Editor’s Note: This is the seventh in a series of guest posts that will be appearing on this blog about teaching math to English Language Learners.  I’ll be posting them over the next few weeks, and adding each one to The Best Resources For Teaching Common Core Math To English Language Learners.

The first in the series was “Speaking of Math: It’s time to talk in class” by Alycia Owen.

The second was “Support Reading, Support Mathematics Understanding” by Cindy Garcia.

The third was  Teaching Math To English Language Learners by Hannah Davis.

The fourth was Supporting ELLs in Math Instruction by Nicholas Pesola

The fifth was Quick tips for making ELL students comfortable in the Math Classroom by Sarah Peterson

The sixth was Guest Post: In Math, 2 is company and 3 is never a crowd by Alicia Fisher

 

Today’s post is by Catherine Murphy & Molly Rawding

 

Catherine Murphy is an English Language Learner specialist at Fiske Elementary school in Lexington, MA.  She has taught second language acquisition for 25 years at the high school, middle school, and elementary levels.

Molly Rawding has been a math coach at Fiske Elementary school for the past four years. She has over 17 years teaching and coaching at the middle and elementary school levels. She is interested in how students and teachers engage in mathematics in fun, creative ways that are focused on sense-making.

 

Our journey together started with the word “row”. Row is a tier 2 word that a teacher might typically overlook in direct instruction. Close inspection of a struggling 3rd grade student’s  state test score helped us to realize that in five problems answered incorrectly, the word “row” appeared in all of them. Here’s the catch: the student was not an ELL, but a Native English speaker  living in a monolingual home. This was just one example showing us that we needed to work on explicitly teaching the language of math to all students.

Our work around mathematics at Fiske Elementary uses Jo Boaler’s (retrieved from youcubed.org) positive math norms. The belief that “math is about connections and communicating” is a cornerstone for our work, and knowing that our ELLs needed scaffolds to engage with the academic language of math, we started by creating vocabulary resources for teachers. These resource would incorporate Marie Calderon’s 7 step method (“Teaching Reading & Comprehension to English Learners K‐5,” 2011) and Isabel Beck’s  (Bringing Words to Life, 2002) model for tiered vocabulary terms. As an ELL specialist and math coach, we collaboratively chose the academic terms that were most impactful for math comprehension and created powerpoint slides with visuals and oral language prompts. The final step was implementation so we took our show on the road. Starting in second grade classrooms, we introduced the terms “row” and “column.” According to Calderon’s 7 step technique, the direct instruction of tier two words should only be two or three minutes. At first, our vocabulary lessons were longer than we planned, but by the time we visited the third classroom, we could introduce one word with this strategy in just about three minutes. We modeled this strategy in many classrooms and continued to refine our work, ending up with a field-tested presentation which teachers could then implement on their own. The following spring, we shared our work at the 2015 MATSOL Conference in Framingham, MA. Currently these slides are in our district wide online curriculum map that is accessible to teachers.
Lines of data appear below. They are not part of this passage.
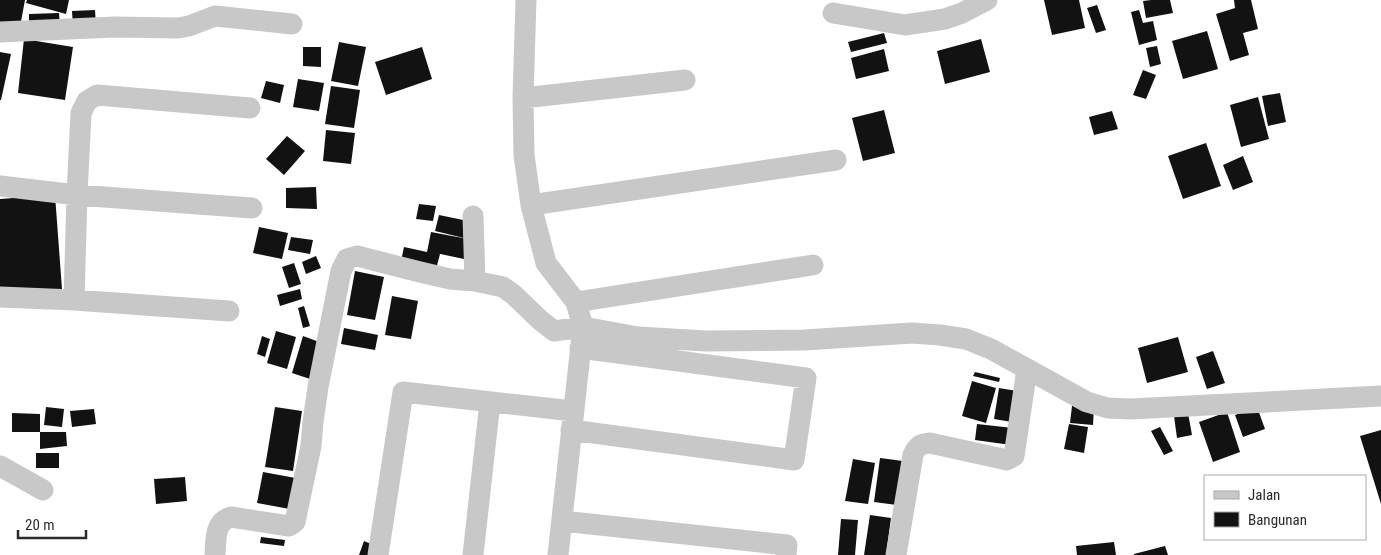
<svg xmlns="http://www.w3.org/2000/svg" width="1381" height="555" font-family="'Roboto Condensed',sans-serif">
  <rect width="100%" height="100%" fill="#fff"/>
  <path fill="#121212" d="M0 0H25L20 27 0 23Z
    M27 0H69L66 14 26 3Z
    M1044 0H1079L1085 28 1052 35Z
    M1151 0H1170L1173 13 1146 18 1143 1Z
    M1234 0H1251L1258 29 1243 33 1249 55 1230 61 1216 14 1235 8Z
    M1097 5 1106 30 1096 33 1087 8Z
    M95 10 96 26 73 28 72 11Z
    M1139 10 1143 23 1153 21 1157 40 1139 45 1131 12Z
    M59 13 60 27 29 28V14Z
    M1207 31 1218 69 1183 79 1172 41Z
    M884 33 887 43 851 52 848 42Z
    M24 39 73 47 65 100 18 93Z
    M981 39 990 72 945 84 937 51Z
    M339 42 366 47 358 86 331 81Z
    M1157 46 1161 64 1150 67 1146 48Z
    M303 47H321V67L303 66Z
    M422 47 432 79 386 95 375 62Z
    M884 49 889 71 856 79 851 58Z
    M0 52 11 54 1 100H0Z
    M1143 70 1156 75 1146 99 1133 95Z
    M298 79 324 83 319 111 293 107Z
    M266 81 284 85 280 103 261 98Z
    M331 86 360 90 354 128 325 124Z
    M1280 93 1286 122 1268 126 1262 96Z
    M1258 97 1269 139 1241 147 1230 105Z
    M884 110 895 153 863 161 852 118Z
    M1112 111 1118 129 1094 135 1089 117Z
    M326 130 355 133 351 164 323 161Z
    M287 136 305 151 284 175 266 159Z
    M1206 143 1221 186 1183 199 1168 156Z
    M1243 156 1253 182 1233 190 1223 165Z
    M316 187 317 209 286 208V188Z
    M55 195 62 289 0 293V199Z
    M419 204 436 206 433 221 416 219Z
    M439 215 468 221 464 238 435 231Z
    M259 227 288 233 282 259 253 253Z
    M431 232 468 239 464 259 431 252 440 254 435 273 400 266 404 247 427 252Z
    M291 237 313 240 310 254 288 250Z
    M316 256 321 268 306 274 302 262Z
    M294 263 301 284 289 288 282 267Z
    M355 271 384 277 375 320 347 315Z
    M300 289 302 299 280 306 277 295Z
    M392 296 418 301 411 339 385 335Z
    M304 306 310 326 303 328 298 308Z
    M344 328 378 335 375 350 341 344Z
    M276 331 296 337 287 369 267 363Z
    M262 336 270 339 265 357 257 354Z
    M303 336 322 343 310 379 292 373Z
    M1178 337 1188 372 1147 383 1138 348Z
    M1213 351 1225 383 1207 389 1196 357Z
    M975 372 1000 378 999 382 973 376Z
    M972 381 996 388 986 423 962 416Z
    M999 388 1017 391 1012 422 994 419Z
    M1072 406 1094 407 1093 425 1070 423Z
    M46 407 64 409 62 427 44 425Z
    M275 407 302 411 293 471 265 467Z
    M1257 407 1265 429 1243 437 1235 415Z
    M94 409 96 424 72 427 70 411Z
    M1227 412 1240 452 1213 462 1199 422Z
    M12 413 40 414V432H12Z
    M1188 413 1192 435 1177 438 1174 416Z
    M977 424 1013 428 1011 445 975 440Z
    M1069 424 1088 427 1084 453 1064 449Z
    M1160 427 1173 451 1164 455 1151 431Z
    M1381 430V504L1360 436Z
    M40 432H66L67 446 40 449Z
    M36 453H59V468H36Z
    M880 458 903 461 897 505 874 502Z
    M853 459 875 463 868 504 845 501Z
    M263 472 301 479 295 510 257 503Z
    M185 477 187 501 156 504 154 479Z
    M870 515 891 518 886 555H864Z
    M841 519 858 520 855 555H838Z
    M261 537 285 540 284 546 260 543Z
    M364 541 376 546 372 555H359Z
    M1114 542 1116 555H1077L1076 546Z
    M1165 546 1168 555H1134V554Z"/>
  <g fill="none" stroke-linecap="round" stroke-linejoin="round">
    <path stroke="#c8c8c8" stroke-width="21" d="M526 0 523 98 524 155 531 205 546 263 576 302 583 327 558 555
      M833 13 905 25 945 19 962 13 987 0
      M0 32 115 27 178 28 189 26 215 16 292 24
      M523 98 685 80
      M0 186 77 195 252 208
      M531 205 836 160
      M475 281 503 287 514 295 540 320 554 331 583 327 638 337 706 341 805 340 912 333 940 335 966 339 991 349 1087 402 1108 408 1131 409 1381 396
      M0 297 74 300 229 311
      M74 300 77 195 81 113 87 101 97 95 250 108
      M576 302 813 265
      M571 430 794 460 806 378 580 348
      M0 466 43 490
      M562 521 787 545 786 555
      M215 555C216 540 214 522 231 517L289 526 295 522 311 446 313 422 318 387 341 271 347 259 357 256 420 272 450 279 475 281 473 216
      M378 555 403 392 573 411
      M473 555 490 402
      M896 555 913 455C917 446 920 444 930 443L1007 460 1014 456 1027 369"/>
  </g>
  <rect x="1204" y="475" width="162" height="65" fill="#ffffff" stroke="#aaaaaa"/>
  <rect x="1214" y="491" width="25" height="8" fill="#c8c8c8" stroke="#aaaaaa"/>
  <text x="1248" y="500" font-size="15" fill="#2b2b2b">Jalan</text>
  <rect x="1214" y="512" width="25" height="15" fill="#121212" stroke="#aaaaaa"/>
  <text x="1248" y="525" font-size="15" fill="#2b2b2b">Bangunan</text>
  <path d="M18 530v8h68v-8" fill="none" stroke="#2b2b2b" stroke-width="2.5"/>
  <text x="25" y="530" font-size="15" fill="#2b2b2b" stroke="#ffffff" stroke-width="4" paint-order="stroke">20 m</text>
</svg>
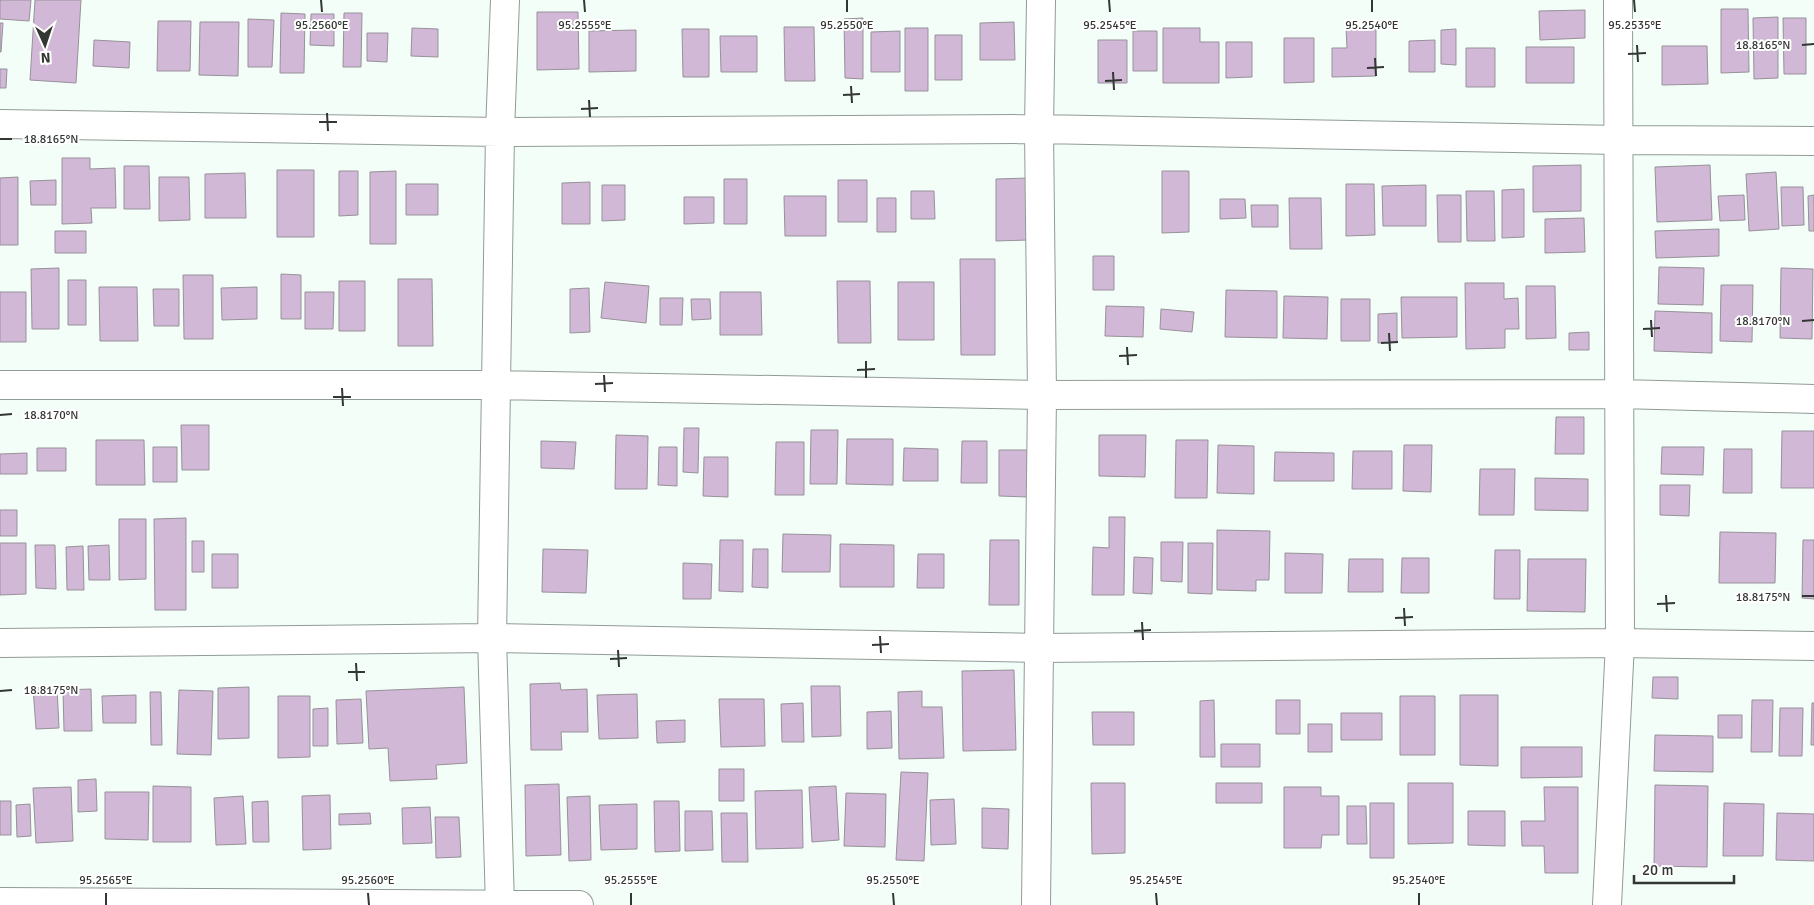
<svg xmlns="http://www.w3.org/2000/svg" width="1814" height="905" font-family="Signika,sans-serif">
<rect width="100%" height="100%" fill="#f4fef8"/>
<!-- building -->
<path fill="#d0b8d6" stroke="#979199" d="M0 0H31L29 21 0 19Z
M35 0H81L76 83 30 80Z
M1721 9H1748L1749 72 1721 73Z
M1585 10V38L1540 40 1539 11Z
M537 12H578L579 69 537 70Z
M281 13 305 14 304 73H280Z
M344 13H362L361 67H343Z
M311 14H334V46L310 45Z
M1778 17V78L1754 79 1753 18Z
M863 18V79L845 78 844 19Z
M1783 18H1806V74H1784Z
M248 19 274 20 272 67H248Z
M158 21H191L190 71H157Z
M200 22H239L238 76 199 75Z
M1014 22 1015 60H980V23Z
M0 23H3L1 52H0Z
M784 27H814L815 81H785Z
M1376 27V76L1332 77V48H1347L1346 28Z
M412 28 438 29V57L411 56Z
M905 28H928V91H905Z
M1163 28H1200V42H1219V83H1163Z
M682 29H709V77H683Z
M1456 29V65L1441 64V30Z
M636 30V71L589 72V31Z
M900 31V72H871V32Z
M1133 31H1157V71H1133Z
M367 33H388L387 62 367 61Z
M935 35H962V80H935Z
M720 36H757V72H721Z
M1284 38H1314V82L1284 83Z
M94 40 130 42 129 68 93 66Z
M1098 40H1127V83H1098Z
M1435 40V72H1409V41Z
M1226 42H1252V77L1226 78Z
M1662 46H1707L1708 84 1662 85Z
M1526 47H1574V83H1526Z
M1466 48H1495V87H1466Z
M0 69H7L6 88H0Z
M62 158H90V169L115 168 116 208H91L92 223 62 224Z
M1581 165V211L1533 212V166Z
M1710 165 1712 220 1657 222 1655 167Z
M124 166H149L150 209H124Z
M277 170H314V237H277Z
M339 171H358V215L339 216Z
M396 171V244H370V172Z
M1162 171H1189V232L1162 233Z
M1776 172 1779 229 1749 231 1746 174Z
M245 173 246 218H205V174Z
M18 177V245H0V178Z
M159 177H189L190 220 159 221Z
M1028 178V240L996 241V179Z
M724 179H747V224H724Z
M56 180V205H31L30 181Z
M838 180H867V222H838Z
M590 182V224H562V183Z
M406 184H438V215H406Z
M1346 184H1374L1375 235 1346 236Z
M602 185H625V220L602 221Z
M1426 185V226H1383L1382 186Z
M1781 187H1803L1804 225 1782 226Z
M1524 189V237L1502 238V190Z
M911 191H934L935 219H911Z
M1466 191H1494L1495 241H1467Z
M1437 195H1461V242H1438Z
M1744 195 1745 220 1720 221 1718 196Z
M1814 195V231H1809L1808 196Z
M784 196H826V236H785Z
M684 197H714V223L684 224Z
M877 198H896V232H877Z
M1289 198H1321L1322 249H1290Z
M1220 199H1245L1246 218 1220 219Z
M1251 205H1278V227H1252Z
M1584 218 1585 252 1545 253V219Z
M1719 229V256L1656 258 1655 231Z
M55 231H86V253H55Z
M1093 256H1114V290H1093Z
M960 259H995V355H961Z
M1659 267 1704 268 1703 305 1658 304Z
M59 268V329H32L31 269Z
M1781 268 1813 269 1812 339 1780 338Z
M281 274 301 275V319H281Z
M183 275H213V339H184Z
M398 279H432L433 346H398Z
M68 280H86V325H68Z
M339 281H365V331H339Z
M837 281H870L871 343H838Z
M605 282 649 286 646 323 601 318Z
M898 282H934V340H898Z
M1465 283H1504V299L1518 298 1519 329H1505V348L1466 349Z
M1721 285H1753L1752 342 1720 341Z
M1526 286H1555L1556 338 1526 339Z
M99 287H137L138 341H100Z
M257 287V319L222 320 221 288Z
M589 288 590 332 570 333V289Z
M153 289H179V326H154Z
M1226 290 1277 291V338L1225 337Z
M0 292H26V342H0Z
M305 292H334L333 329H305Z
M720 292H761L762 335H720Z
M1284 296 1328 297 1327 339 1283 338Z
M1401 297H1457V337L1402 338Z
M660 298H683L682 325H660Z
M691 299H710L711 319 692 320Z
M1341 299H1370V341H1341Z
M1106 306 1144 307 1143 337 1105 336Z
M1161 309 1194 312 1192 332 1160 329Z
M1655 311 1712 313V353L1654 351Z
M1397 313V342L1378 343V314Z
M1589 332V350H1569V333Z
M1556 417H1584V454H1555Z
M181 425H209V470H182Z
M684 428H699L698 473 683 472Z
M811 430H838L837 484H810Z
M1782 431H1814V488H1781Z
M616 435 648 436 647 489H615Z
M1099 435H1146L1145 477 1099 476Z
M847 439H893V485L846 484Z
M96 440H144L145 485H96Z
M1176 440H1208L1207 498H1175Z
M541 441 576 442 574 469 541 468Z
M962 441H987V483H961Z
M776 442H804V495H775Z
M1218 445 1254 446V494L1217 493Z
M1404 445H1432L1431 492 1403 491Z
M153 447H177V482H153Z
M659 447H677V486L658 485Z
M1662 447H1704L1703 475 1661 474Z
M37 448H66V471H37Z
M904 448 938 449V481H903Z
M1724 449H1752V493H1723Z
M999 450H1028V497L999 496Z
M1353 451H1392V489H1352Z
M1275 452 1334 453V481H1274Z
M27 453V474H0V454Z
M704 457H728V497L703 496Z
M1480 469H1515L1514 515H1479Z
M1535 478 1588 479V511L1535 510Z
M1660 485H1690L1689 516 1660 515Z
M0 510H17V536H0Z
M1109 517H1125L1124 595H1092L1093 547 1109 548Z
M186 518V610H155L154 519Z
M119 519H146V579L119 580Z
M1217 530 1270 531 1269 580H1256V591L1217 590Z
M1720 532 1776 533 1775 583H1719Z
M783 534 831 535 830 572H782Z
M720 540H743V592L719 591Z
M990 540H1019V605H989Z
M1803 540H1814V599L1802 598Z
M192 541H204V572H192Z
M1161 542H1183L1182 582 1161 581Z
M0 543H26V594L0 595Z
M1188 543H1213L1212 594 1188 593Z
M840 544 894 545V587H840Z
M35 545H55L56 589 36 588Z
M109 545 110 580H89L88 546Z
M83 546 84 590H67L66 547Z
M543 549 588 550 586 593 542 592Z
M753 549H768V588L752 587Z
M1495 550H1520V599H1494Z
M1285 553 1323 554 1322 593H1285Z
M212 554H238V588H212Z
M918 554H944V588H917Z
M1134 557 1153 558 1152 594 1133 593Z
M1402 558H1429V593H1401Z
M1349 559H1383V592H1348Z
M1528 559H1586L1585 612 1527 611Z
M683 563 712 564 711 599H683Z
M1014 670 1016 750 963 751 962 671Z
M1653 677H1678V699L1652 698Z
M560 683 561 690 587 689 588 732H561L562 750H531L530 684Z
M811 686H840L841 736 812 737Z
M57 687 59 728 36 729 33 688Z
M249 687V738L218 739V688Z
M464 687 467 763 436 765 437 779 390 781 388 748 369 749 366 691Z
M91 689 92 731H64L63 690Z
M179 690 213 691 211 755 177 754Z
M922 691V707H942L944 758 899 759 898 692Z
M150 692H161L162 745H151Z
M637 694 638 738 599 739 597 695Z
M136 695V723H103L102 696Z
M1460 695H1498V766L1460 765Z
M278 696H310V757L278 758Z
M1400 696H1435V755H1400Z
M361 699 363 743 337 744 336 700Z
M719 699H764L765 746 721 747Z
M1214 700 1215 757H1200V701Z
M1276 700H1300V734H1276Z
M1752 700H1773L1772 752H1751Z
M803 703 804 742H782L781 704Z
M1812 703H1814V745H1811Z
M328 708V746H313V709Z
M1780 708H1803L1802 756H1779Z
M891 711 892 748 867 749V712Z
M1092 712H1134V745H1093Z
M1341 713H1382V740H1341Z
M1718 715H1742V738H1718Z
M685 720V742L657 743 656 721Z
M1308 724H1332V752H1308Z
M1655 735 1713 736V772L1654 771Z
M1221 744H1260V767H1221Z
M1521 747H1582V777L1521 778Z
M719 769H744V801H719Z
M901 772 928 773 924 861 896 860Z
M96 779 97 811 78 812V780Z
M1091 783H1125V853L1092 854Z
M1216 783H1262V803H1216Z
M1408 783H1453V843L1408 844Z
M559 784 561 855 526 856 525 785Z
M1655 785 1708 786 1707 867 1654 866Z
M153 786 191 787V842H153Z
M836 786 839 840 812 842 809 787Z
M71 787 73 841 36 843 33 788Z
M1284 787H1321V796H1339V835H1322L1321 848H1284Z
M1544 787H1578V873H1545L1544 846H1522L1521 821H1545Z
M802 790 803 848 756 849 755 791Z
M105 792H149L148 840 105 839Z
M846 793 886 794 885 847 844 846Z
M330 795 331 849 303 850 302 796Z
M243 796 246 844 216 845 214 798Z
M590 796 591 860 569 861 567 797Z
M954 799 956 844 931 845 930 800Z
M0 801H11V835H0Z
M268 801 269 842H253L252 802Z
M654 801H679L680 851 655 852Z
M1370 803H1394V858H1370Z
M1724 803 1764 804 1763 856H1723Z
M30 804 31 836 17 837 16 805Z
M637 804V849L601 850 599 805Z
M1347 806H1366L1367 844H1347Z
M430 807 432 843 403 844 402 808Z
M982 808 1009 809 1008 849 982 848Z
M685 811H712L713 850 685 851Z
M1468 811H1505V846L1468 845Z
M370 813 371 824 339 825V814Z
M721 813H747L748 862H722Z
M1777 813 1814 814V861L1776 860Z
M435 817H459L461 857 436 858Z"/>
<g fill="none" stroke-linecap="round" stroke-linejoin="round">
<!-- minor casing -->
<g stroke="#919b95" stroke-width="30">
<path id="minor" d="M0 124 500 132 1039 129 1619 140 1814 141
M0 385H497L1042 395 1619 394 1814 399
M0 643 492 638 1040 648 1620 643 1814 646
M0 902 579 905
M500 905 492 638 500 132 505 0
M1036 905 1042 395 1039 129 1041 0
M1607 905 1620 643 1618 0"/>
</g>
<!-- minor -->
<use href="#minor" stroke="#fff" stroke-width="28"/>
</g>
<!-- ticks -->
<path fill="none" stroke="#333734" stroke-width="2" d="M321 0 322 12M584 0 585 12M847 0V12M1109 0 1110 12M1372 0V12M1634 0 1635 12M1637 45 1638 62M1802 45 1814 44M1628 54 1646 53M1375 58 1376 76M1367 68 1384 67M1113 72 1114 90M1105 81 1122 80M851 86 852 103M843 95 860 94M589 100 590 117M581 109 598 108M327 113 328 131M319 122H337M0 139H12M1651 320 1652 337M1802 321 1814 320M1643 329 1660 328M1389 333 1390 351M1381 343 1398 342M1127 347 1128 365M1119 356 1137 355M866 361V378M857 370 875 369M604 375 605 392M595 384 613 383M342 388 343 406M333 397H351M0 415 12 414M1666 595 1667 612M1802 596H1814M1657 604 1675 603M1404 608 1405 626M1395 618 1413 617M1142 622 1143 640M1134 631 1151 630M880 636 881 653M872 645 889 644M618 650 619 667M610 659 627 658M356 663 357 681M348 672H365M0 691 12 690M106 893V905M368 893 369 905M631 893V905M893 893 894 905M1156 893 1157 905M1419 893V905"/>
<g font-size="12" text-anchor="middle" fill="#333734" stroke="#fff" stroke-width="4" stroke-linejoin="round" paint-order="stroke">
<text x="322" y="29">95.2560°E</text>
<text x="585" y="29">95.2555°E</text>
<text x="847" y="29">95.2550°E</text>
<text x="1110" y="29">95.2545°E</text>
<text x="1372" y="29">95.2540°E</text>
<text x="1635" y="29">95.2535°E</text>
<text x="1763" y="49">18.8165°N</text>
<text x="51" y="143">18.8165°N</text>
<text x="1763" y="325">18.8170°N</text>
<text x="51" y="419">18.8170°N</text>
<text x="1763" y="601">18.8175°N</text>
<text x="51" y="694">18.8175°N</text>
<text x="106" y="884">95.2565°E</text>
<text x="368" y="884">95.2560°E</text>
<text x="631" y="884">95.2555°E</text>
<text x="893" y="884">95.2550°E</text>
<text x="1156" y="884">95.2545°E</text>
<text x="1419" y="884">95.2540°E</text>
</g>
<!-- north arrow -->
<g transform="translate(45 45) rotate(177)" stroke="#ffffff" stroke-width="4" paint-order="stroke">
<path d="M0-4L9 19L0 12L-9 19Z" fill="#333734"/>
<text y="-8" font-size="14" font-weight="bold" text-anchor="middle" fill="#333734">N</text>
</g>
<!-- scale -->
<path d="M1634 875v8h100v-8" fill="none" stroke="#333734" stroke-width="2.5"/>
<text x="1642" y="875" font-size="15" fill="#333734" stroke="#ffffff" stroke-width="4" paint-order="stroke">20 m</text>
</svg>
adapted from Jo Boaler’s work – those norms can be found on youcubed.org.

After the row and column adventures, we began to explore other ways to talk about math in a way that encouraged students to share their thinking while creating a safe space for different ideas. One routine that we have used school-wide is “Which One Doesn’t Belong” (WODB). In this routine, four images are presented and there is a reason why each one does not belong. For example, in this WODB with dominoes, there is a reason why each image doesn’t belong. What can you come up with? To support our students, we routinely made word banks for these prompts which we shared with teachers to use in their classrooms. Students engaged in academic conversations using sentence frames and visuals.  Using comparative language, students discussed how the images were connected and/or different from each other. Prompts such as “how are they the same” and” how are they different” prepared students, not only for identifying values and attributes in math, but incorporating language using scaffolds.

In the coming year we plan to continue teaching the language of math by:

  1. Co-teaching lessons in the ELL pull-out classroom to expose our shared ELLs to rich academic language activities;
  2. Collaborating regularly to continue to develop scaffolds to promote math talk;
  3. Planning a math night and a morning coffee to engage families.

We are fortunate to have had opportunities to both co-teach in the classroom setting and in the ELL pull-out classroom. As an ELL teacher and a math coach, we understand that the key for all students to make sense of mathematics is to provide them with discrete instruction of academic language. By making time to collaborate and co-teach we are supporting our ELLs to engage in rich mathematics because everyone is a math person!